# John Deere 220A....Good Deal or not??



## jpos34 (Aug 31, 2019)

John Deere 220A....Good Deal or not?? I found this mower on market place for 300$. Im looking to purchase my first reel mower. Does this look like a good deal and also is this model good for a first time reel mower user. You can tell by the screen shots of the Marketplace post that they dont know much about the mower or the kind that it is. They did say the reel spins freely and does mow. What quality i dont know. They sent a video of the mower cranked up so I know it runs. Let me know your thoughts.


----------



## jimbeckel (May 27, 2018)

Looks like it's been sitting outside for quite awhile, it's needing some TLC, offer them $150 and see if they bite. That would be a prime candidate for restoration


----------



## g-man (Jun 15, 2017)

How mechanically incline are you?


----------



## jpos34 (Aug 31, 2019)

g-man said:


> How mechanically incline are you?


Ive done repairs on my cars before, but had to watch YouTube videos to figure stuff out. Also can cleans carbs and stuff on mowers. I wouldnt say though that im anywhere close to an expert mechanically but i can figure stuff out most of the time


----------



## g-man (Jun 15, 2017)

In the second image on the left side, it looks like the reel is bent. To me it is not a deal breaker. Use it to leverage the price, but know that eventually you will need to replace the reel. It is around $400 in parts (reel, bearings, grease). If you can do it yourself then no labor cost.


----------



## Biggylawns (Jul 8, 2019)

You also need a grass catcher, 100+, if you can find one.

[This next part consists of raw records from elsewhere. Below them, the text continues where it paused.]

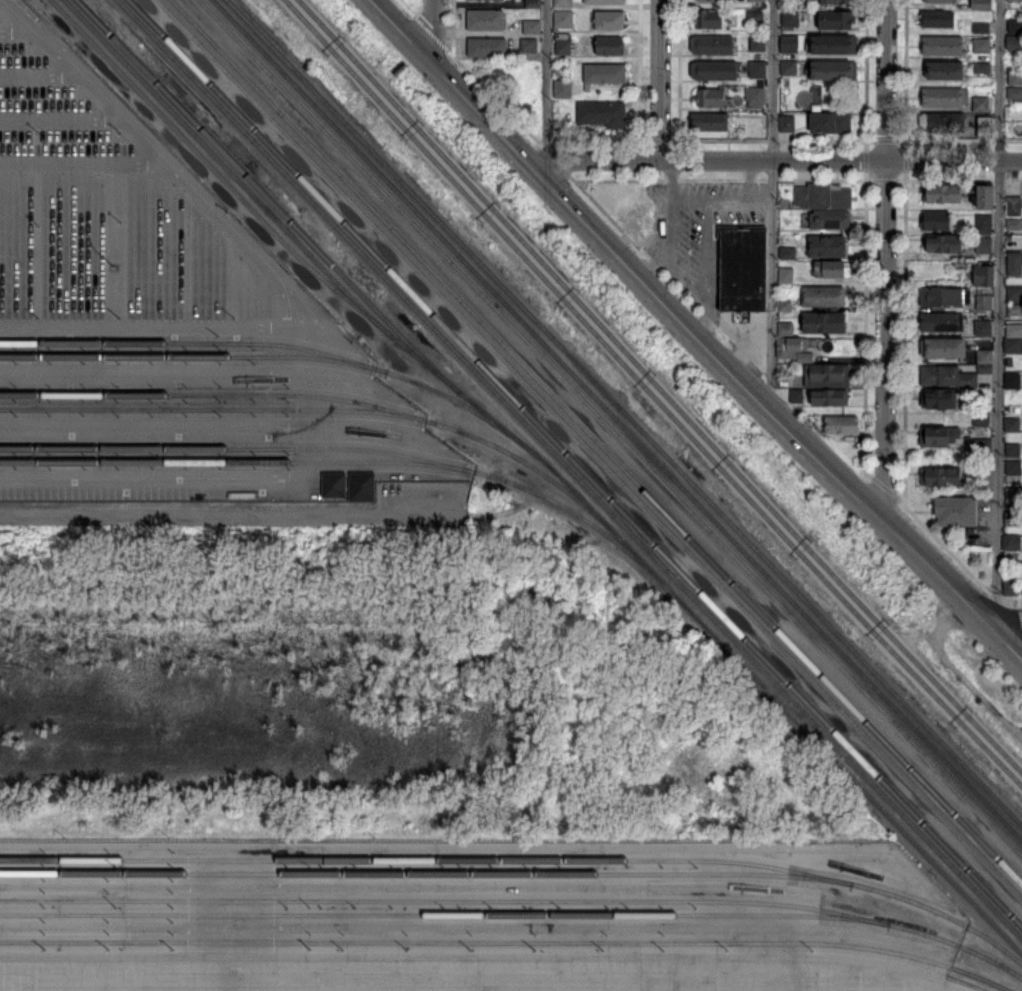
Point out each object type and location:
building: (712, 0)
building: (756, 0)
building: (836, 1)
building: (937, 1)
building: (604, 2)
building: (562, 3)
building: (532, 4)
building: (981, 4)
building: (755, 16)
building: (708, 19)
building: (790, 19)
building: (835, 19)
building: (937, 19)
building: (562, 20)
building: (608, 20)
building: (485, 21)
building: (530, 27)
building: (1015, 27)
building: (981, 28)
road: (432, 31)
road: (21, 32)
building: (562, 43)
building: (757, 43)
building: (789, 43)
building: (1014, 43)
building: (527, 45)
building: (711, 45)
building: (835, 45)
building: (942, 45)
building: (609, 46)
building: (981, 46)
building: (485, 48)
building: (1008, 59)
building: (788, 68)
building: (982, 68)
building: (757, 69)
building: (558, 70)
building: (714, 70)
building: (835, 70)
building: (944, 71)
road: (42, 75)
building: (603, 75)
building: (1015, 78)
road: (547, 79)
road: (660, 80)
building: (562, 90)
building: (1015, 94)
building: (755, 96)
building: (710, 97)
building: (945, 97)
building: (980, 105)
building: (601, 113)
road: (63, 119)
building: (709, 122)
building: (943, 122)
building: (787, 123)
building: (830, 123)
building: (984, 131)
road: (772, 160)
road: (84, 162)
road: (169, 162)
railway: (229, 170)
building: (941, 193)
building: (823, 196)
railway: (268, 197)
building: (983, 197)
road: (689, 198)
road: (749, 198)
road: (771, 205)
road: (106, 206)
building: (1014, 206)
parking lot: (114, 212)
building: (640, 220)
building: (829, 220)
building: (935, 220)
road: (667, 224)
building: (983, 224)
building: (1014, 224)
building: (943, 243)
building: (983, 245)
building: (827, 247)
parking lot: (710, 249)
road: (127, 250)
building: (787, 252)
road: (884, 261)
building: (1014, 264)
building: (832, 269)
building: (743, 270)
building: (785, 273)
road: (688, 274)
building: (983, 275)
road: (149, 294)
building: (1014, 294)
building: (823, 296)
building: (941, 297)
building: (983, 303)
building: (784, 306)
road: (999, 308)
building: (1014, 309)
road: (705, 318)
building: (824, 322)
building: (942, 322)
road: (163, 324)
building: (983, 328)
building: (785, 329)
building: (1014, 330)
road: (746, 332)
road: (693, 334)
building: (1013, 345)
railway: (281, 346)
building: (788, 347)
building: (943, 348)
building: (984, 356)
railway: (194, 357)
building: (805, 358)
building: (984, 369)
building: (826, 373)
building: (946, 377)
building: (783, 380)
building: (1011, 381)
railway: (658, 387)
railway: (651, 394)
building: (796, 396)
building: (829, 397)
railway: (331, 398)
building: (939, 398)
railway: (219, 409)
railway: (623, 411)
building: (981, 419)
railway: (617, 420)
building: (841, 425)
building: (1011, 425)
railway: (609, 427)
building: (940, 436)
railway: (596, 441)
building: (982, 447)
railway: (353, 449)
railway: (589, 449)
building: (1012, 450)
railway: (237, 463)
railway: (576, 463)
railway: (548, 465)
building: (1012, 467)
railway: (569, 469)
building: (941, 476)
building: (986, 478)
building: (332, 485)
building: (360, 487)
building: (710, 488)
building: (1013, 495)
building: (955, 511)
road: (231, 517)
building: (1012, 518)
railway: (629, 525)
building: (1010, 542)
building: (1008, 588)
building: (546, 600)
road: (999, 617)
railway: (785, 701)
road: (446, 849)
railway: (521, 860)
railway: (425, 873)
railway: (1013, 874)
railway: (517, 901)
railway: (444, 915)
railway: (506, 943)
road: (485, 954)
parking lot: (463, 968)
road: (795, 972)
road: (838, 973)
road: (882, 976)
road: (926, 982)

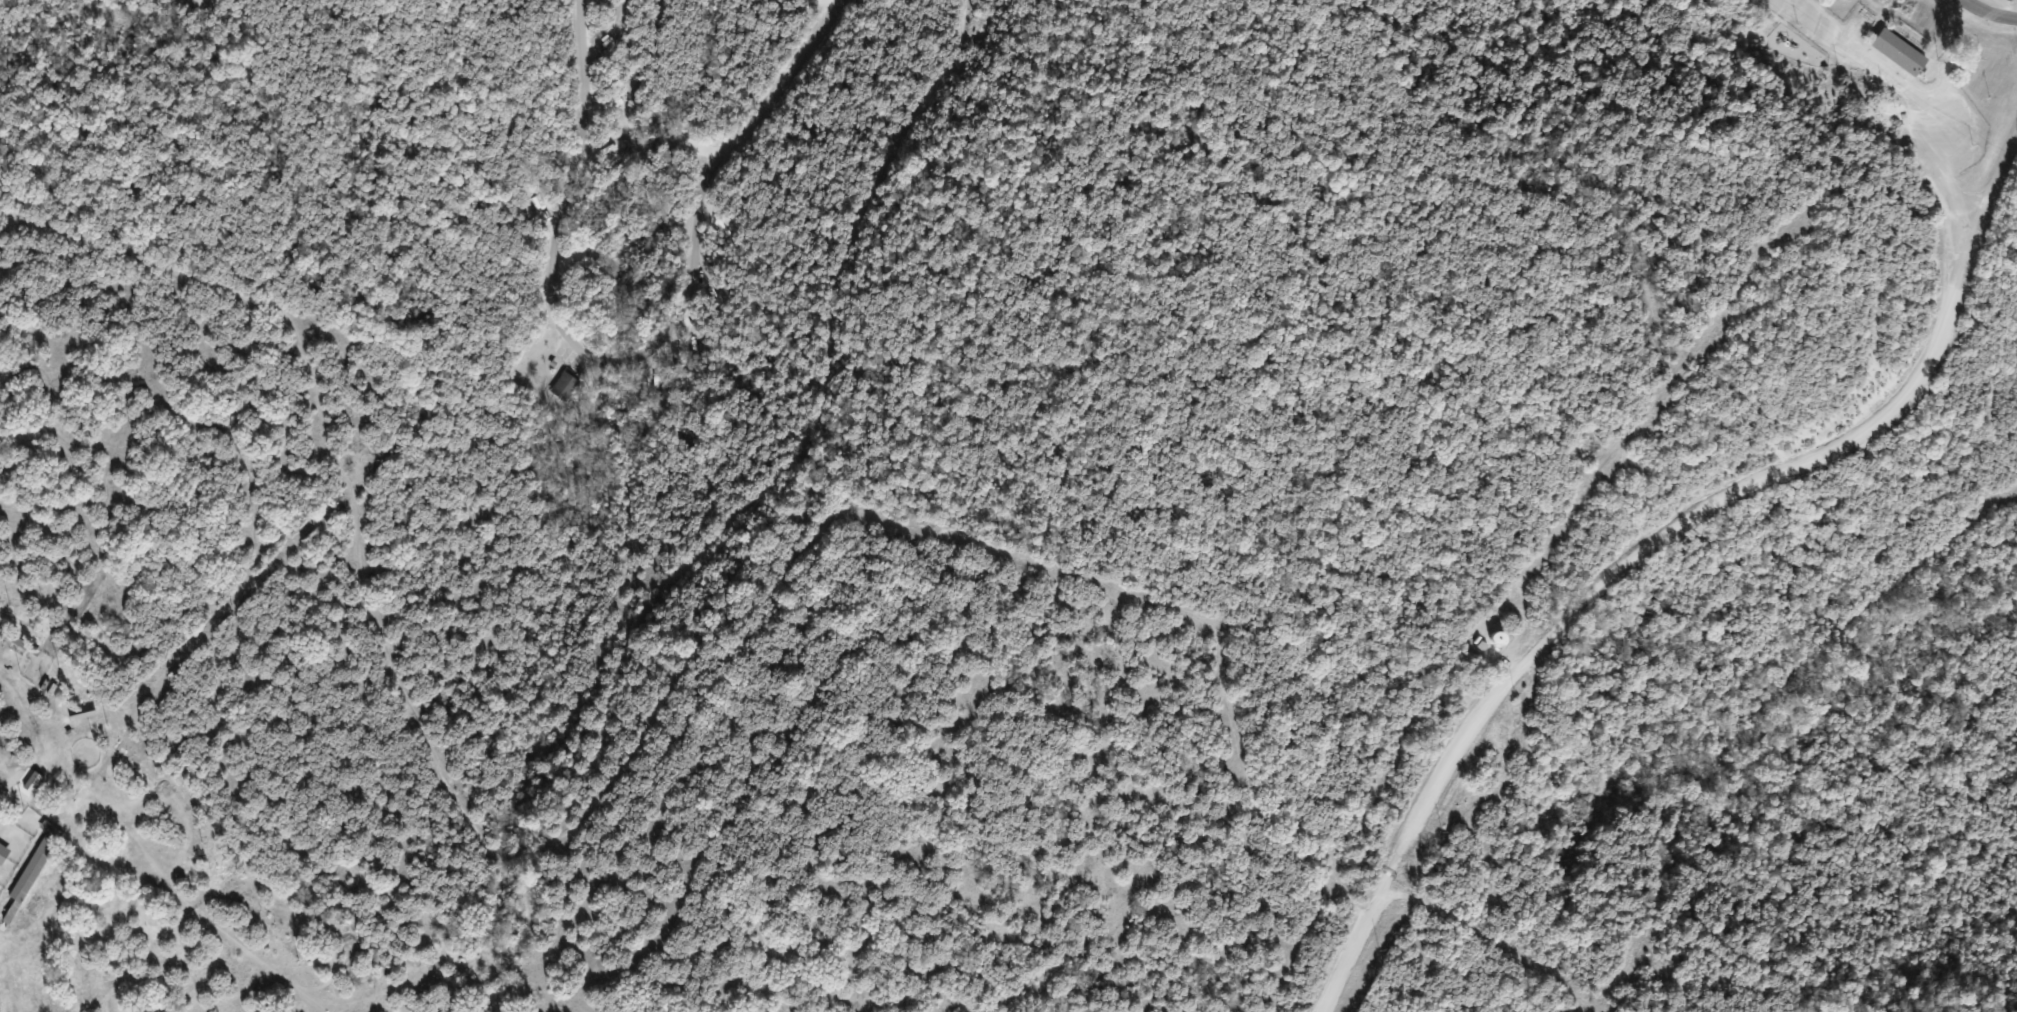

Unless they cut the price in half I'd pass.


----------



## jpos34 (Aug 31, 2019)

Well didn't like my low ball offer of 150$ won't even respond to my message lol


----------



## jimbeckel (May 27, 2018)

jpos34 said:


> Well didn't like my low ball offer of 150$ won't even respond to my message lol


I think I would pass on that if they didn't respond to your offer, let someone else deal with it.


----------



## driver_7 (Jun 28, 2018)

I have a 220A, I would not pay that much for one in that condition. I wouldn't say parts are hard to come by from my local JD Golf equipment dealer, but they've had to order most of them. This isn't a big deal, other than hard breakdowns require a day or two shipping to get back up and running.

Reel and bedknife, plus the associated inner workings to be replaced at same time were right about the quote above at $400, mostly from R&R.

If they sold it for $100-150 I would consider it. You might hear back from them eventually.

I love my 220A, but I don't wish the amount of overhauling I've had to do on it, on anyone. :thumbup:


----------



## jpos34 (Aug 31, 2019)

Thanks for the advice guys.


----------



## bp2878 (Feb 13, 2019)

I'll sell you one in much better condition for $300. New bed knife and fresh fluids throughout. Pm me if interested. @jpos34


----------



## driver_7 (Jun 28, 2018)

I want to reiterate and clarify my last post where I stated that I don't wish the 220A overhaul on anyone. The machine is outstanding. I absolutely recommend the 220A as a mower, but they are an aging model and with age comes overhaul and maintenance. It's different than owning a 2015 220D or E.

I wouldn't shy away from one that's in great condition.


----------



## bp2878 (Feb 13, 2019)

717driver said:


> I want to reiterate and clarify my last post where I stated that I don't wish the 220A overhaul on anyone. The machine is outstanding. I absolutely recommend the 220A as a mower, but they are an aging model and with age comes overhaul and maintenance. It's different than owning a 2015 220D or E.
> 
> I wouldn't shy away from one that's in great condition.


I think parts are easier to find and cheaper for the older ones though. I'm having a hard time finding stuff for my 180e and it cost a good bit more. I may be looking in the wrong places though.


----------



## driver_7 (Jun 28, 2018)

bp2878 said:


> 717driver said:
> 
> 
> > I want to reiterate and clarify my last post where I stated that I don't wish the 220A overhaul on anyone. The machine is outstanding. I absolutely recommend the 220A as a mower, but they are an aging model and with age comes overhaul and maintenance. It's different than owning a 2015 220D or E.
> ...


I go through my dealer's website, there is a parts ordering portal. I can click through the parts diagrams and select the part numbers and quantity needed right from there. I bought the oil fill plug from ebay, since it is a regular ol' Honda engine.


----------